- [Source extract]:
Life Source is a new organisation which was launched at Beef 2009 at Rockhampton, aimed at countering increasingly negative agricultural stereotypes. Peter Mahoney, of Theodore, is the primary contact. While the Queensland Country Life has indicated that fighting the tree-clearing ban is a primary objective, Life Source appears to have broader objectives than that. Life Source core values are listed as being:
– Enhance the effectiveness of stakeholder organisations.
– Strengthen the connection between people who desire fresh and healthy food with the innovative environmentalists who produce it with passion.
– Promote the adaption of land management which continues to deliver positive environmental outcomes.
– Actively counter the misrepresentation of industry’s land management credentials.
– Deliver on all objectives through a co-ordinated and strategic communications campaign.
The Life Source Founders Message is well worth reading. I’d also like to see Life Source encouraging rural landholders to actively work towards weeding out landholders who do not look after the land they are in charge of, and/or who are not looking after the agricultural businesses they have bought from others. This should be done to protect the condition of the land that our children & grandchildren will inherit, and it should be done to protect the reputation of all landholders who do operate in an environmentally responsible and sustainable manner.
Thankfully, damaging operators are just a tiny percentage of farmers & graziers. However most people involved in the northern cattle industry know of at least one person who is not leaving the land in a better condition than they found it. I’m not talking about someone who has had to survive extreme drought conditions – I’m referring to those who were in a position to make better decisions, but chose not to. This handful of environmental vandals are not publicly commented on and are allowed to continue on, unchecked – often buying up more and more land, by running down assets that has taken generations of careful management to build up. Inevitably, such owners sell the skeleton of the business they bought within about 5 years, (often the whole show is highly geared, and prone to come unstuck when there is a run of high interest rates, poor seasons and/or low commodity prices), however I often wonder what the various state & territory Lands Departments are doing (are they all asleep, in their Brisbane, Darwin and Perth offices?)
Theoretically, leasehold land is leasehold land (not freehold) so that governments can keep an eye on these large acreages to ensure they are being managed in a manner that is both environmentally sustainable and economically sustainable. Yet there are owners (some very high profile) that everyone knows perpetually overstock land and run down valuable capital improvements such as buildings, waters and fencing. Not only do these people damage land and suck dry healthy businesses, that take years to recover, they give the rest of the agribusiness sector a very bad reputation. Akin to a handful of corrupt policemen tainting the whole police force, or a few extremist Muslims giving the entire Muslim community a reputation for violent fanaticism. When people don’t know someone in a particular line of work, personally, then they’ll form their opinions from what they see from a distance and read in newspapers – and apply that opinion across the board, to everyone that they meet, in that line of work. So if the public reads about Cubbie station’s massive water storages, they think all farmers are greedy water squanderers sucking historic inland rivers dry; if they read about farmers selling properties worth millions of dollars (without mention of net annual incomes, hours worked, or how many generations it took to build the business up) then the public tends to presume all are well-off landed gentry who should never be asking for public assistance; and if the public reads about someone clear felling an area of protected swamp, then they start to think all farmers are environmental vandals.

(Page images and extracted text)
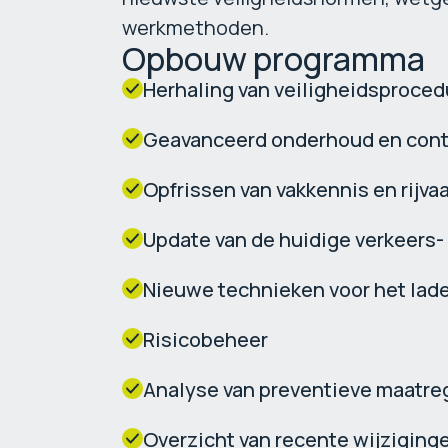
werkmethoden.
Opbouw programma
Herhaling van veiligheidsproce
Geavanceerd onderhoud en contr
Opfrissen van vakkennis en rijv
Update van de huidige verkeers-
Nieuwe technieken voor het lad
Risicobeheer
Analyse van preventieve maatre
Overzicht van recente wijziging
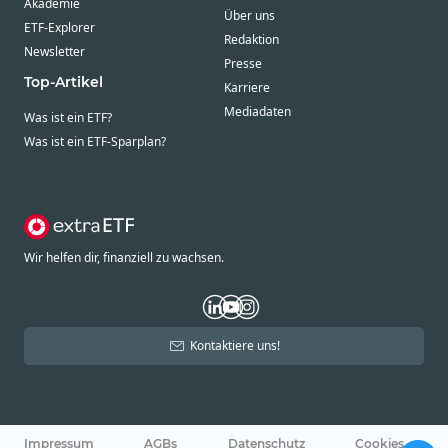
Akademie
Über uns
ETF-Explorer
Redaktion
Newsletter
Presse
Top-Artikel
Karriere
Mediadaten
Was ist ein ETF?
Was ist ein ETF-Sparplan?
Wir helfen dir, finanziell zu wachsen.
Kontaktiere uns!
Impressum
AGBs
Datenschutz
Cookies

- [Work order]: Quote the passage from the Life Source text above, starting at "Life Source is" and ending at "strategic communications campaign.".

- [Task solution]:
Life Source is a new organisation which was launched at Beef 2009 at Rockhampton, aimed at countering increasingly negative agricultural stereotypes. Peter Mahoney, of Theodore, is the primary contact. While the Queensland Country Life has indicated that fighting the tree-clearing ban is a primary objective, Life Source appears to have broader objectives than that. Life Source core values are listed as being:
– Enhance the effectiveness of stakeholder organisations.
– Strengthen the connection between people who desire fresh and healthy food with the innovative environmentalists who produce it with passion.
– Promote the adaption of land management which continues to deliver positive environmental outcomes.
– Actively counter the misrepresentation of industry’s land management credentials.
– Deliver on all objectives through a co-ordinated and strategic communications campaign.